»»

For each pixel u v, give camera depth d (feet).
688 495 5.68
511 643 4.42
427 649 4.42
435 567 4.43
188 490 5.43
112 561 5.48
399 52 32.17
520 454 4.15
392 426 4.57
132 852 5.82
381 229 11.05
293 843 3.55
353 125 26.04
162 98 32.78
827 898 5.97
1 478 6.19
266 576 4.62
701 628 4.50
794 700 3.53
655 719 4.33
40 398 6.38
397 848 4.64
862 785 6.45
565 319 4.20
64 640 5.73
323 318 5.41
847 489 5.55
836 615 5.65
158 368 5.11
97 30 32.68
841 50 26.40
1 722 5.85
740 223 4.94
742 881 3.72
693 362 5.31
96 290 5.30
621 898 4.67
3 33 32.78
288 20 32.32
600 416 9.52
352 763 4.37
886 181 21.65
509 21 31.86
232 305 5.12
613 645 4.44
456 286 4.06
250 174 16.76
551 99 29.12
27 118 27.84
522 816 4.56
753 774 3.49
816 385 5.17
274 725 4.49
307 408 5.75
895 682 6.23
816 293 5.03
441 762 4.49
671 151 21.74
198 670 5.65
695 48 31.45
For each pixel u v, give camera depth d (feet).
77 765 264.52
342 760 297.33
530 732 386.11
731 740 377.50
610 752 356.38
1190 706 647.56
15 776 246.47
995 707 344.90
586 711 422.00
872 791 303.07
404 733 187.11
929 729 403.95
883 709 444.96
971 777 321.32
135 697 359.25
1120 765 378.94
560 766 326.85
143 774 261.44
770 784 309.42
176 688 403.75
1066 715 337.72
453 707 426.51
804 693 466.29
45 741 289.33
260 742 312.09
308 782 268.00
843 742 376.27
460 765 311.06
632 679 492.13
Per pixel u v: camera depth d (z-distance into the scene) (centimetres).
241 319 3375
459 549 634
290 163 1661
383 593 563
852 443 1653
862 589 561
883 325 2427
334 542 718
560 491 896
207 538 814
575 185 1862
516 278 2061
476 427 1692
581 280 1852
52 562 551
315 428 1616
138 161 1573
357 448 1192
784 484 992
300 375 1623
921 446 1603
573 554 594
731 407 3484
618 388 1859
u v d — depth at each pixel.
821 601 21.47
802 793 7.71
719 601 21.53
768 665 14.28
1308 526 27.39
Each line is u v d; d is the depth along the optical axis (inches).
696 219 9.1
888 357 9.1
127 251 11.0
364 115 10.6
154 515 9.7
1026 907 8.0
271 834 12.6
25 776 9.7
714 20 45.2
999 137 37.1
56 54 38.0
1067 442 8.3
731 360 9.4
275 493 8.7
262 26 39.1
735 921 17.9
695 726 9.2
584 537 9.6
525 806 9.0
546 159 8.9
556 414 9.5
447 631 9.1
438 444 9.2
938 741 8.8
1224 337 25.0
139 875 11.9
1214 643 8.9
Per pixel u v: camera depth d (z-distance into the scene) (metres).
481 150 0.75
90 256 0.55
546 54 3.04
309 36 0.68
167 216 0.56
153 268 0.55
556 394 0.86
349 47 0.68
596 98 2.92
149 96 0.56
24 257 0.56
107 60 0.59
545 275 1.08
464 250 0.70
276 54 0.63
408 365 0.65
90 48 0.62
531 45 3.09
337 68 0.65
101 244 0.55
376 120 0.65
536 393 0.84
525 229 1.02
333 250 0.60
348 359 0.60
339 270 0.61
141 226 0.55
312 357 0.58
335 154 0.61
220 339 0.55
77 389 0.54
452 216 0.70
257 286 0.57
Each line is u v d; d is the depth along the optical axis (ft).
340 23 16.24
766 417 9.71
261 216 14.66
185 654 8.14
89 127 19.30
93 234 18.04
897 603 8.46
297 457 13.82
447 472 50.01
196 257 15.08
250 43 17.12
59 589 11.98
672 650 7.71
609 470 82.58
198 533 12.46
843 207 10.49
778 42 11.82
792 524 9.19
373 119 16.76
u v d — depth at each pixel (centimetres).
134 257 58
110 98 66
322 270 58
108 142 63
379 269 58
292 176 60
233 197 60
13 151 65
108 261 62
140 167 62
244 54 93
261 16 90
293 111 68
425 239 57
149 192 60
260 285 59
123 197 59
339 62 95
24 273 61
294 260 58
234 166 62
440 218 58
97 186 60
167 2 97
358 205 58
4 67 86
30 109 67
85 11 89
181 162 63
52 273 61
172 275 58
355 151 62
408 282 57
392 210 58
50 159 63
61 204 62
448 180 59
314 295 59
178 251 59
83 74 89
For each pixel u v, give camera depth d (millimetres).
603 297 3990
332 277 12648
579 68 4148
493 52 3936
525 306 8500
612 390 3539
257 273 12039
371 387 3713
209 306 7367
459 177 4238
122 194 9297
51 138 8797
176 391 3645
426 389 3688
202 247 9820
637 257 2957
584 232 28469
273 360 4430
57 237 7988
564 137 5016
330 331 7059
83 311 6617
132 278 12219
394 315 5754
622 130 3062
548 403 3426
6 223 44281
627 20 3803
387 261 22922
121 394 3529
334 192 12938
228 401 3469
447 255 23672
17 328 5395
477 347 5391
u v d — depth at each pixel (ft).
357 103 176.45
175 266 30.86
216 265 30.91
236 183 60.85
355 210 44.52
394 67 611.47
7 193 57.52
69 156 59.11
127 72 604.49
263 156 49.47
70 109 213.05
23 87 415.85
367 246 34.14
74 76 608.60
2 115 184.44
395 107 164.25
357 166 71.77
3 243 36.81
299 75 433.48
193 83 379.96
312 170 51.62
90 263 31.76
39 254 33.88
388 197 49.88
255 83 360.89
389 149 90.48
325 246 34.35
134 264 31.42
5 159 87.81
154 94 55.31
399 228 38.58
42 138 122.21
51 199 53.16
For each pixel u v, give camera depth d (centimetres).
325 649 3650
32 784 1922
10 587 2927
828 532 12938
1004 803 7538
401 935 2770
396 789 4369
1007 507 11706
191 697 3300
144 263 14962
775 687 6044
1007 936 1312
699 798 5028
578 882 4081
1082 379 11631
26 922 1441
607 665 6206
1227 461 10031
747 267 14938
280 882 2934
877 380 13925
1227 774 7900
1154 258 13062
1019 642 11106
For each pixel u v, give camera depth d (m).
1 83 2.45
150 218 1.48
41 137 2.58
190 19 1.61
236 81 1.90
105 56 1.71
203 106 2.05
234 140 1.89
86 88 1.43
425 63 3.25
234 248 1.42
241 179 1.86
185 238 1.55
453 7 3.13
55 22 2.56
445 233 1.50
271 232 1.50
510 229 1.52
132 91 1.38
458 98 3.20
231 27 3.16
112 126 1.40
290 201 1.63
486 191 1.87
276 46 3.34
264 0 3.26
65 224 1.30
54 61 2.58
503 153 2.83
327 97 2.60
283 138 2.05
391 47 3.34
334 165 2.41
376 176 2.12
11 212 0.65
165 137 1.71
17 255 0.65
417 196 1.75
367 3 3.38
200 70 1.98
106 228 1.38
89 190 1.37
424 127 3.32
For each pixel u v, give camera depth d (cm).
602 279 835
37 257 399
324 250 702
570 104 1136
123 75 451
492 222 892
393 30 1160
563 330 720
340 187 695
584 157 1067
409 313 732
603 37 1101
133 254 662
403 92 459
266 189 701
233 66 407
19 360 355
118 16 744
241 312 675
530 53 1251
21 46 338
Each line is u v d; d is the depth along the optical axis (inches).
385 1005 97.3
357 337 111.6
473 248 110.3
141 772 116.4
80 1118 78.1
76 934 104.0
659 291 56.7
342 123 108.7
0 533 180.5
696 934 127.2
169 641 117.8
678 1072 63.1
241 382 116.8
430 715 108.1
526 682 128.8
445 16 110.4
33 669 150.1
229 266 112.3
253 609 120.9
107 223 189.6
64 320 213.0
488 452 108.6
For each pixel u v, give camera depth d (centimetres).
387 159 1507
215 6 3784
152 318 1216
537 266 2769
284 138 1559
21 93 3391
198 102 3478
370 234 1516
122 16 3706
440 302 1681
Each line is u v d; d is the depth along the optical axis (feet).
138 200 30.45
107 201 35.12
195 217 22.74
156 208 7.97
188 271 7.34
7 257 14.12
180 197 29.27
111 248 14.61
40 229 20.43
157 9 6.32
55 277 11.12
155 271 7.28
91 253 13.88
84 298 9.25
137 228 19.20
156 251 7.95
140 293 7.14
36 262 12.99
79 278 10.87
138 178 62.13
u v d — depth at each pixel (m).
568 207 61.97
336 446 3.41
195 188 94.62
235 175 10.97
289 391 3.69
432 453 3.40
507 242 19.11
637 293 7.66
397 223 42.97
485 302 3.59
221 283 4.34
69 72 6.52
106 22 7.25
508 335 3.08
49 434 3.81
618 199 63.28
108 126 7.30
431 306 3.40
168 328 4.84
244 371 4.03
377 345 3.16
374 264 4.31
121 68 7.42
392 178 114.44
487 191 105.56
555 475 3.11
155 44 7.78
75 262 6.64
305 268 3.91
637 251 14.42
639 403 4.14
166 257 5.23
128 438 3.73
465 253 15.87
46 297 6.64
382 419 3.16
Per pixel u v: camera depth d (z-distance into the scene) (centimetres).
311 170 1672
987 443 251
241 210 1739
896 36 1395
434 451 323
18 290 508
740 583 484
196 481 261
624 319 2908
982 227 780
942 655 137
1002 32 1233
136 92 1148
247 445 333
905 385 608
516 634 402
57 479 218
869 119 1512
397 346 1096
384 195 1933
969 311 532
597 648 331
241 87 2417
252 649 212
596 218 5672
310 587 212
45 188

««

Problem: An exact restatement of the lines from the one with "969 311 532" through the last line of the data is the only acceptable answer.

Solution for this exercise:
969 311 532
597 648 331
241 87 2417
252 649 212
596 218 5672
310 587 212
45 188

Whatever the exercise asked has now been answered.